* OPGAVE: Met hoeveel kinderen bleef Lena van Dongen volgens het tekstfragment achter?

Bij deze ramp zijn twee  zonen en een kleinzoon van Simon Langbroek en Neeltje van der Sluijs omgekomen:
Cornelis Langbroek (1872-1918), geboren 21 maart 1872, schipper
Jacob Langbroek (1877-1918), geboren 20 november 1877, matroos
Simon Langbroek (1895-1918), zoon van Cornelis, geboren 11 mei 1895, stuurman
De bemanningsleden Willem van Dongen (zwager van Cornelis), Hendrik Dubbeld en Job Krijger waren eveneens uit Middelharnis afkomstig.

Nabestaanden
Neeltje was al overleden ten tijde van deze ramp. Simon is 81 jaar geworden, overleden op 8 januari 1926 in Middelharnis.
Cornelis was 46 toen hij omgekomen is. Lena van Dongen bleef met zes kinderen achter waarvan er twee volwassen waren. De jongste dochter Anna Christina was acht of negen. Lena is in 1935 in Velsen overleden.

[Opgeslagen gegevens]
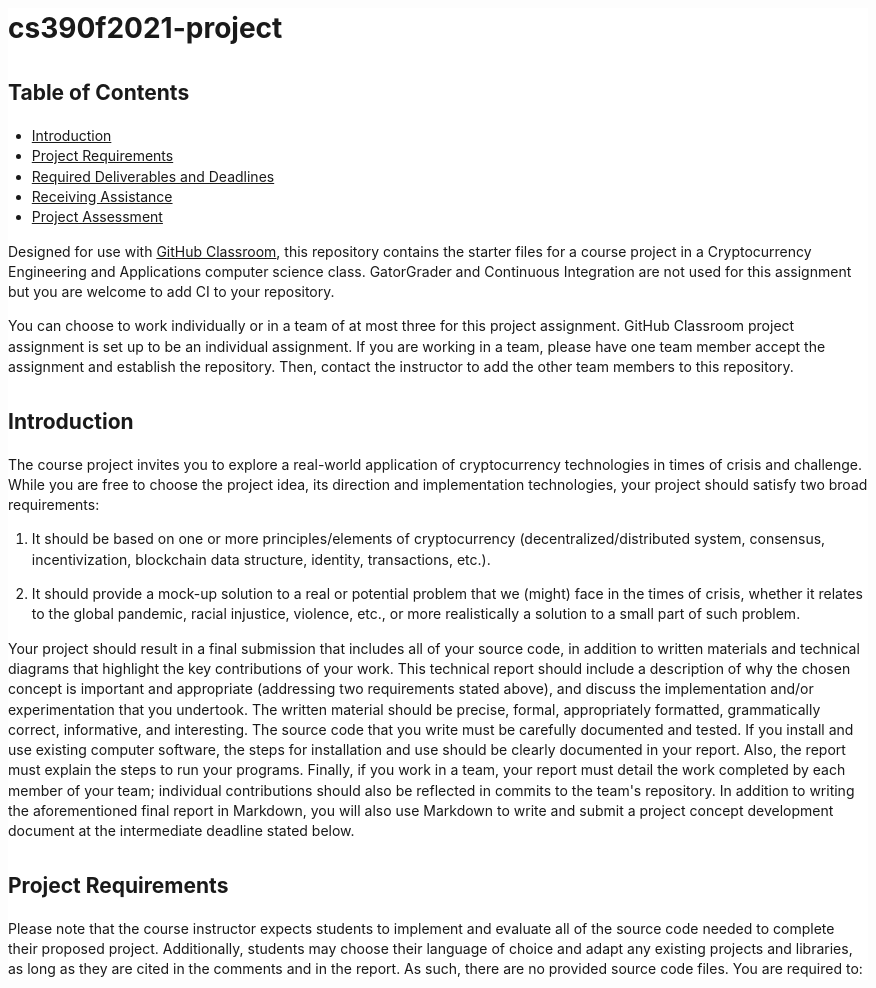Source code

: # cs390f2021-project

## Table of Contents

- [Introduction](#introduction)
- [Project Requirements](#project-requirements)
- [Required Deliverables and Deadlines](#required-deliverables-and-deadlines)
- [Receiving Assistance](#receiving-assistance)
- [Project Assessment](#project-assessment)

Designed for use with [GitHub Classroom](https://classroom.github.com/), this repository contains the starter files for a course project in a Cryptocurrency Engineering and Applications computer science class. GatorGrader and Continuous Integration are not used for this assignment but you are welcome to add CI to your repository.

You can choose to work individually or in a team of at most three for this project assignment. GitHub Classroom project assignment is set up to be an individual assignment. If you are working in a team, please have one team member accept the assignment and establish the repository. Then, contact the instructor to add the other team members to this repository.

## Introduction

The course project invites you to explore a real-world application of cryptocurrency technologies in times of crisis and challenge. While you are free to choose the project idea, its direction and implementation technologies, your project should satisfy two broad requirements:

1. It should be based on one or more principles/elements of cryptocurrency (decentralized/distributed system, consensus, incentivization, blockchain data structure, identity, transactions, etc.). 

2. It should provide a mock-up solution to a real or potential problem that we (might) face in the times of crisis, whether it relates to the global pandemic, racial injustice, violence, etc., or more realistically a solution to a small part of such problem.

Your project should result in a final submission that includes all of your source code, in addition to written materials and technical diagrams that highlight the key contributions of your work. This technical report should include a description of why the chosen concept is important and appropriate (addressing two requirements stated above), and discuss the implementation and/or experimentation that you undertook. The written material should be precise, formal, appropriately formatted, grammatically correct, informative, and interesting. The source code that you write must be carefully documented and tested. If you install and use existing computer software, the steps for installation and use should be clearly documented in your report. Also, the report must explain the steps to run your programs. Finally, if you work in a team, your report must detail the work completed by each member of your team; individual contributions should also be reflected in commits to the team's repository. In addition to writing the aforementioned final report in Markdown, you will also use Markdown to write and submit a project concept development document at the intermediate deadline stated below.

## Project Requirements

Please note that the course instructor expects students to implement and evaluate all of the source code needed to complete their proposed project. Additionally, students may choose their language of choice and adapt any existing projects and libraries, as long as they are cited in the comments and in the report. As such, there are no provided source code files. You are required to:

---

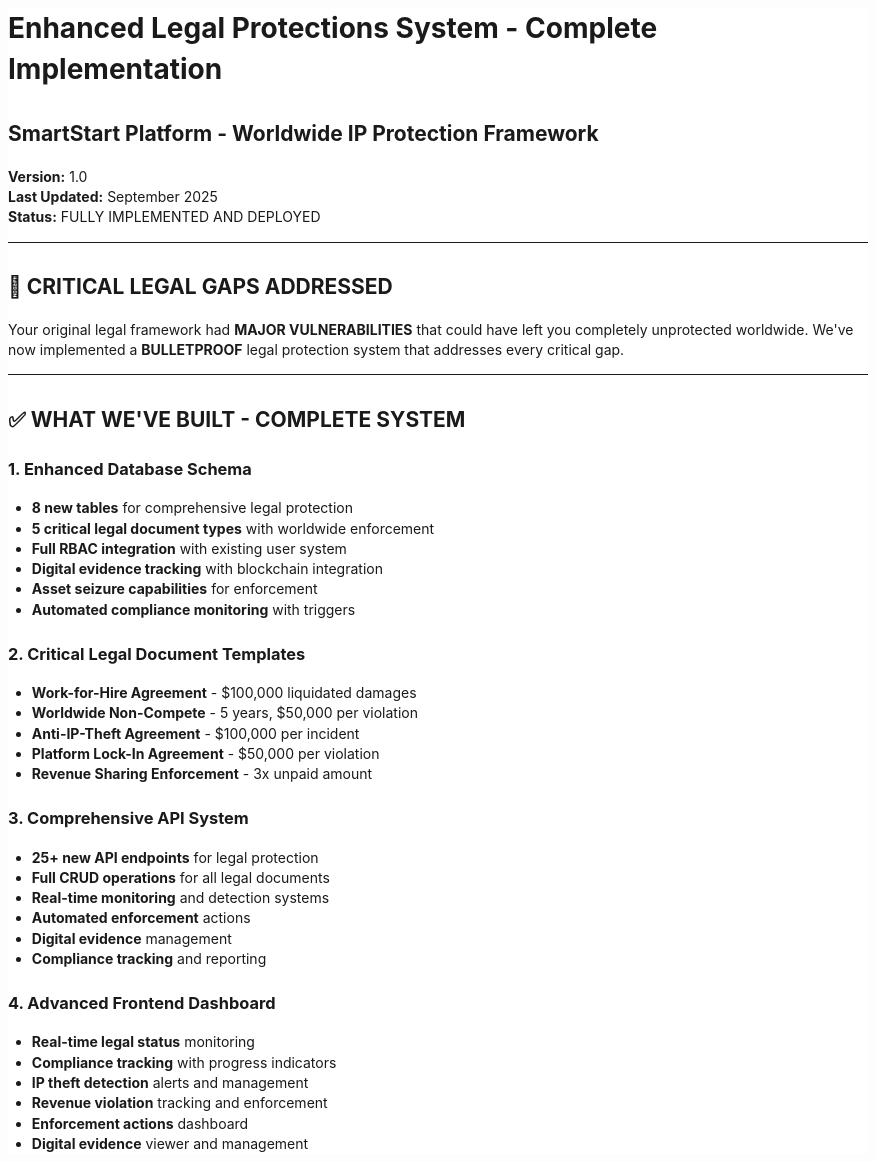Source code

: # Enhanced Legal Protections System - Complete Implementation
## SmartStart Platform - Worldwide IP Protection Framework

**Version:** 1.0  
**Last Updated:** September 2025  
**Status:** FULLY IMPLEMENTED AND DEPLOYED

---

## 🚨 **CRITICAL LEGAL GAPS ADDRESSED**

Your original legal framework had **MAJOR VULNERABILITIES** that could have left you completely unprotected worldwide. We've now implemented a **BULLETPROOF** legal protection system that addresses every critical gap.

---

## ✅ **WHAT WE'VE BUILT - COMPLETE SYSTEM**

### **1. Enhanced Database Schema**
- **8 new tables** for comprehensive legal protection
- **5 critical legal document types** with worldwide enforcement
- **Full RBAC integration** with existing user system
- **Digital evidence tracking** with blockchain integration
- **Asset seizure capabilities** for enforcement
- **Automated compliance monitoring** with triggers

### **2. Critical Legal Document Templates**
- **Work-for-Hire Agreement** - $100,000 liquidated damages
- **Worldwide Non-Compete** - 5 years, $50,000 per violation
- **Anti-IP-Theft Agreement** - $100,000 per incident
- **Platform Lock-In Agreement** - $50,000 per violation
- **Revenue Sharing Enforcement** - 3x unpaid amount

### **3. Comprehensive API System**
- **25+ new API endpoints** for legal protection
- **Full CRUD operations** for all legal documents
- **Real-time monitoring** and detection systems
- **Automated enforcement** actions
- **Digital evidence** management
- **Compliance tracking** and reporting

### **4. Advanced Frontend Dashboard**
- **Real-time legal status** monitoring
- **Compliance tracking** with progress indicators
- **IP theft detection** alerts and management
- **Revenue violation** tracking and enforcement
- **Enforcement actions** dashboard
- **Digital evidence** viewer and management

* * *

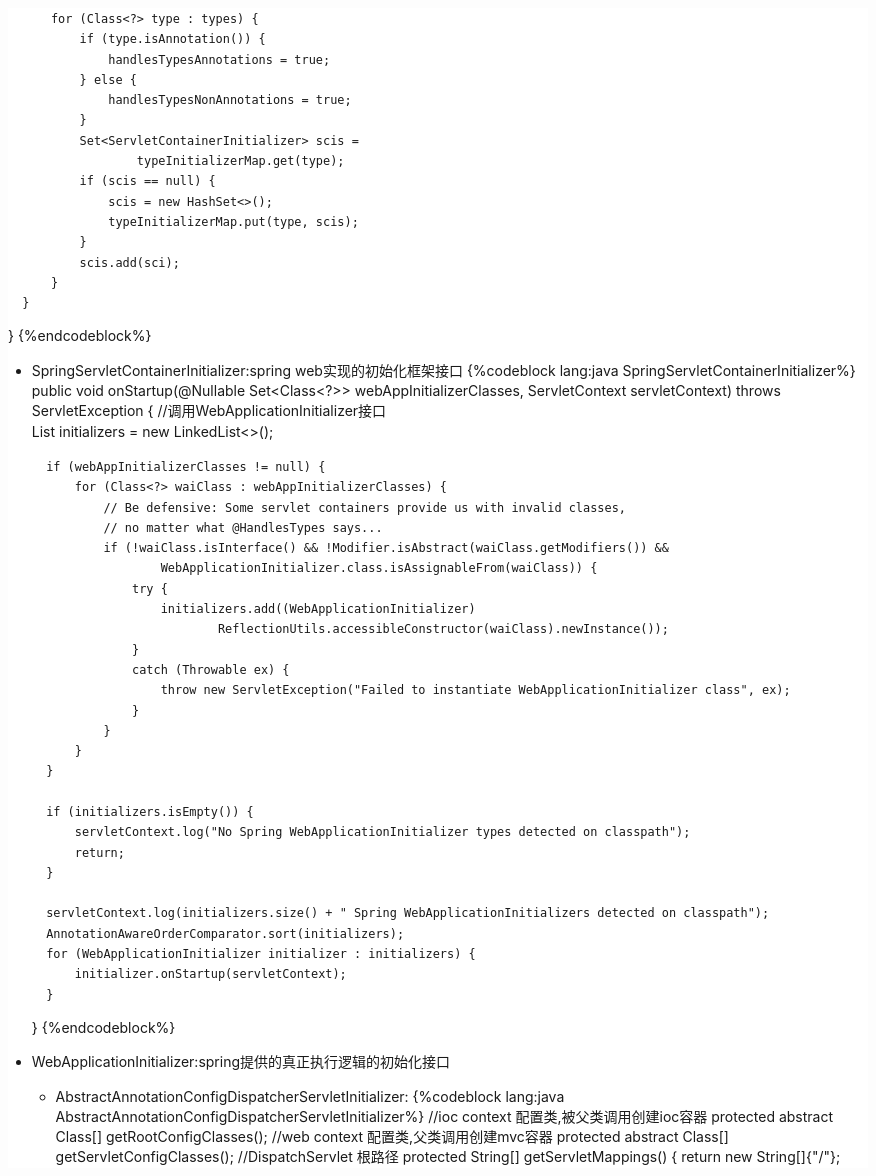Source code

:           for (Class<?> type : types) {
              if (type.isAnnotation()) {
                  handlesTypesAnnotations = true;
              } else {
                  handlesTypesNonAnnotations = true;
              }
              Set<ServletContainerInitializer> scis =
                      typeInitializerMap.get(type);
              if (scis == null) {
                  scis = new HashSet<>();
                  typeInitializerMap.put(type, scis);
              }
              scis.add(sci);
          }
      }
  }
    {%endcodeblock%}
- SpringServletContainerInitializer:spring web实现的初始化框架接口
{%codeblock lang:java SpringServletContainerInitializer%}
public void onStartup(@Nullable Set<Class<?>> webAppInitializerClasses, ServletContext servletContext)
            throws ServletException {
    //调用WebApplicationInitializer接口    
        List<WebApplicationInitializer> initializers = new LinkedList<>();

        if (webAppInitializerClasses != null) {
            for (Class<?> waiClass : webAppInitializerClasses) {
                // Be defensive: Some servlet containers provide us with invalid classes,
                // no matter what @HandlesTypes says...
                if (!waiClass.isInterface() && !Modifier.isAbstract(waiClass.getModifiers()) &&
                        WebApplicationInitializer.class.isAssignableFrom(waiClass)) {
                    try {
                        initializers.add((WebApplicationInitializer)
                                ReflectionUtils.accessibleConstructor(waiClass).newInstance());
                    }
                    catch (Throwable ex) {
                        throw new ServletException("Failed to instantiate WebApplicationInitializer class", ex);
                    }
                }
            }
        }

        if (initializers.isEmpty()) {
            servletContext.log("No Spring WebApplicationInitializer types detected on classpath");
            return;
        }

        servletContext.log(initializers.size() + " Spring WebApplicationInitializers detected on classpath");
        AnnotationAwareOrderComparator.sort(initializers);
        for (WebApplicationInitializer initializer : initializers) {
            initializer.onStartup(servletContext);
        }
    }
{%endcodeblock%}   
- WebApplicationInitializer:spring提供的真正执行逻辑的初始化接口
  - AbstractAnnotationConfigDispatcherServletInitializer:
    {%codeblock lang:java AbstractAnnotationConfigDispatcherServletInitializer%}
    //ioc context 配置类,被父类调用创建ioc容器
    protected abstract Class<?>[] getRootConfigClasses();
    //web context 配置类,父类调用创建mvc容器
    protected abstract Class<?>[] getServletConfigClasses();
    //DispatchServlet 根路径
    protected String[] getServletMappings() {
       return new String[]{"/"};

* ANTWOORD: Met zes kinderen, van wie er twee volwassen waren.